China berharap, di bawah pemerintahan Biden, hubungan keduanya akan membaik dan AS tidak lagi ikut campur atas permasalahan Taiwan.
Melansir Express.co.uk, Selasa (9/3/2021), Menteri Luar Negeri China, Wang Yi, memperingatkan AS agar tidak mendukung gerakan pro-kemerdekaan Taiwan, dengan mengatakan akan mengambil tindakan militer untuk menjaga kedaulatannya.
Dalam konferensi pers 90 menit pada hari Minggu, Wang memberikan tiga poin terkait dengan krisis yang melibatkan China dan Amerika Serikat atas Taiwan: “Pertama, hanya ada satu China di dunia. Taiwan adalah bagian tak terpisahkan dari wilayah Tiongkok.
"Kedua, kedua sisi Selat Taiwan harus dan pasti akan dipersatukan kembali," kata Wang, "tekad pemerintah China untuk menjaga kedaulatan nasional dan integritas teritorial sangat kokoh.
“Kami memiliki kemampuan untuk menggagalkan upaya separatis untuk "kemerdekaan Taiwan" dalam bentuk apa pun.”
Wang melanjutkan: “Ketiga, prinsip satu-China adalah fondasi politik dari hubungan China-AS, garis merah yang tidak boleh dilintasi.
“Kami berharap pemerintahan AS yang baru akan menghargai kepekaan yang tinggi dari masalah Taiwan.”
Wang juga merujuk pada "praktik berbahaya" pemerintahan Trump yaitu "melewati batas" dan "bermain api".
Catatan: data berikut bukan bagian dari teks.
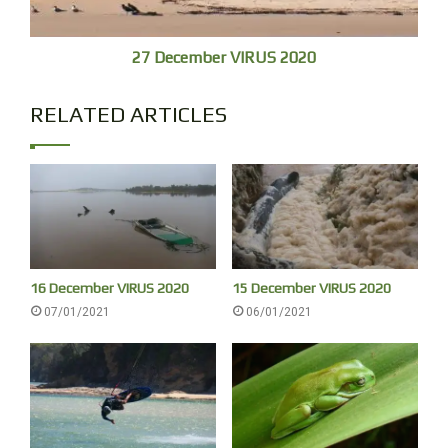
27 December VIRUS 2020
RELATED ARTICLES
Our usual bird survey at Urunga, (one or two birds only) the
16 December VIRUS 2020
15 December VIRUS 2020
silvers satisfying elemental preceding rainbow bling,
07/01/2021
06/01/2021
transferrable to black-and-white gelatin silver prints, and
memory.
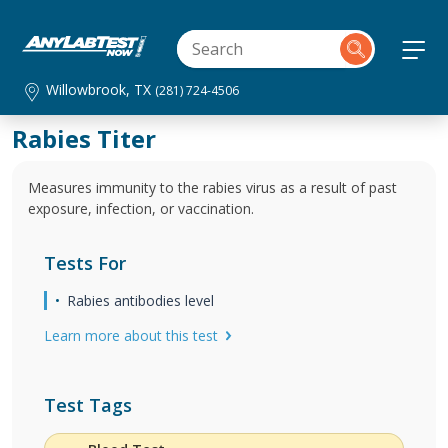
Willowbrook, TX
(281) 724-4506
Rabies Titer
Measures immunity to the rabies virus as a result of past
exposure, infection, or vaccination.
Tests For
Rabies antibodies level
Learn more about this test
Test Tags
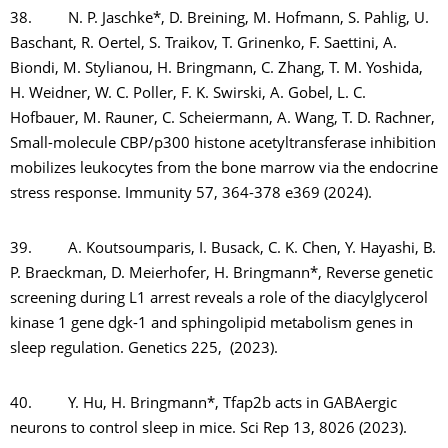
38. N. P. Jaschke*, D. Breining, M. Hofmann, S. Pahlig, U.
Baschant, R. Oertel, S. Traikov, T. Grinenko, F. Saettini, A.
Biondi, M. Stylianou, H. Bringmann, C. Zhang, T. M. Yoshida,
H. Weidner, W. C. Poller, F. K. Swirski, A. Gobel, L. C.
Hofbauer, M. Rauner, C. Scheiermann, A. Wang, T. D. Rachner,
Small-molecule CBP/p300 histone acetyltransferase inhibition
mobilizes leukocytes from the bone marrow via the endocrine
stress response. Immunity 57, 364-378 e369 (2024).
39. A. Koutsoumparis, I. Busack, C. K. Chen, Y. Hayashi, B.
P. Braeckman, D. Meierhofer, H. Bringmann*, Reverse genetic
screening during L1 arrest reveals a role of the diacylglycerol
kinase 1 gene dgk-1 and sphingolipid metabolism genes in
sleep regulation. Genetics 225, (2023).
40. Y. Hu, H. Bringmann*, Tfap2b acts in GABAergic
neurons to control sleep in mice. Sci Rep 13, 8026 (2023).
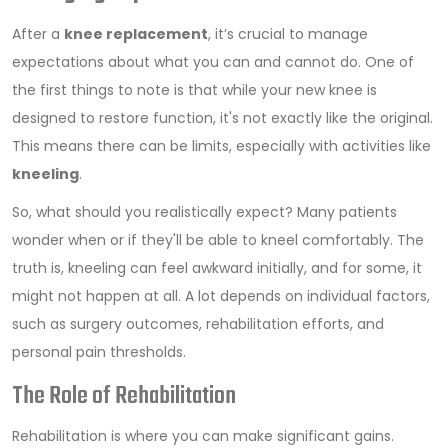
After a
knee replacement
, it’s crucial to manage
expectations about what you can and cannot do. One of
the first things to note is that while your new knee is
designed to restore function, it's not exactly like the original.
This means there can be limits, especially with activities like
kneeling
.
So, what should you realistically expect? Many patients
wonder when or if they'll be able to kneel comfortably. The
truth is, kneeling can feel awkward initially, and for some, it
might not happen at all. A lot depends on individual factors,
such as surgery outcomes, rehabilitation efforts, and
personal pain thresholds.
The Role of Rehabilitation
Rehabilitation is where you can make significant gains.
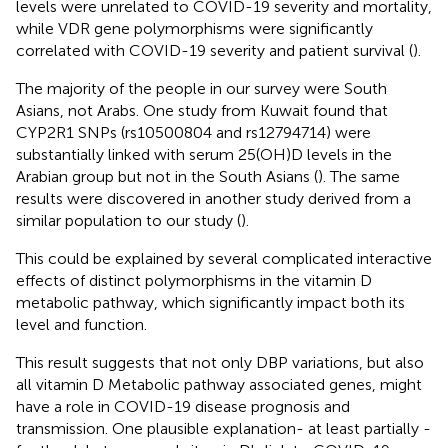
levels were unrelated to COVID-19 severity and mortality,
while VDR gene polymorphisms were significantly
correlated with COVID-19 severity and patient survival (
).
The majority of the people in our survey were South
Asians, not Arabs. One study from Kuwait found that
CYP2R1 SNPs (rs10500804 and rs12794714) were
substantially linked with serum 25(OH)D levels in the
Arabian group but not in the South Asians (
). The same
results were discovered in another study derived from a
similar population to our study (
).
This could be explained by several complicated interactive
effects of distinct polymorphisms in the vitamin D
metabolic pathway, which significantly impact both its
level and function.
This result suggests that not only DBP variations, but also
all vitamin D Metabolic pathway associated genes, might
have a role in COVID-19 disease prognosis and
transmission. One plausible explanation- at least partially -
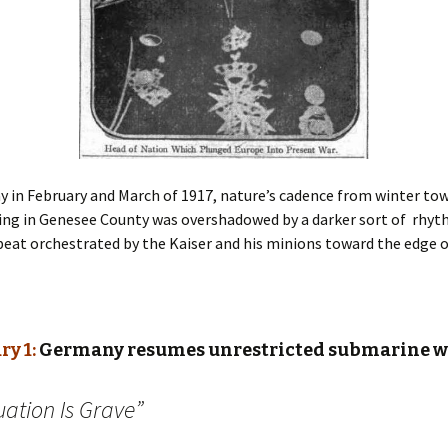
ay in February and March of 1917, nature’s cadence from winter to
ing in Genesee County was overshadowed by a darker sort of rhyt
beat orchestrated by the Kaiser and his minions toward the edge o
ry 1:
Germany resumes unrestricted submarine w
uation Is Grave”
Pekan lalu, militer AS mendesak Kongres untuk menyetujui pertahanan udara baru dan kemampuan serangan presisi di sepanjang Rantai Pulau Pertama antara Jepang dan Indonesia.
Permohonan militer juga meminta $ 4,68 miliar pada tahun fiskal mendatang dari diplomat AS untuk menyelesaikan pekerjaan di Laut China Selatan.
AS bukan satu-satunya pihak yang tertarik di kawasan itu, dengan Inggris, Jerman, dan Prancis baru-baru ini mengumumkan rencana untuk mengirim kapal perang ke wilayah tersebut.
Wang mengatakan negara-negara Barat hanya ingin melihat "ketidakstabilan di kawasan".
“Mereka menggunakan konsep 'kebebasan navigasi' untuk membangkitkan situasi di Laut China Selatan,” kata Wang, “dan memanfaatkan kemungkinan kesempatan untuk menciptakan perpecahan di antara pihak-pihak terkait masalah ini.
“Tujuannya adalah untuk merusak perdamaian di Laut China Selatan dan mengganggu stabilitas regional.”
Robert Blackwill, seorang rekan senior CFR untuk kebijakan luar negeri AS, dan profesor sejarah, Philip Zelikow mengatakan bahwa Taiwan "menjadi titik api paling berbahaya di dunia untuk kemungkinan perang yang melibatkan Amerika Serikat, China, dan mungkin kekuatan besar lainnya".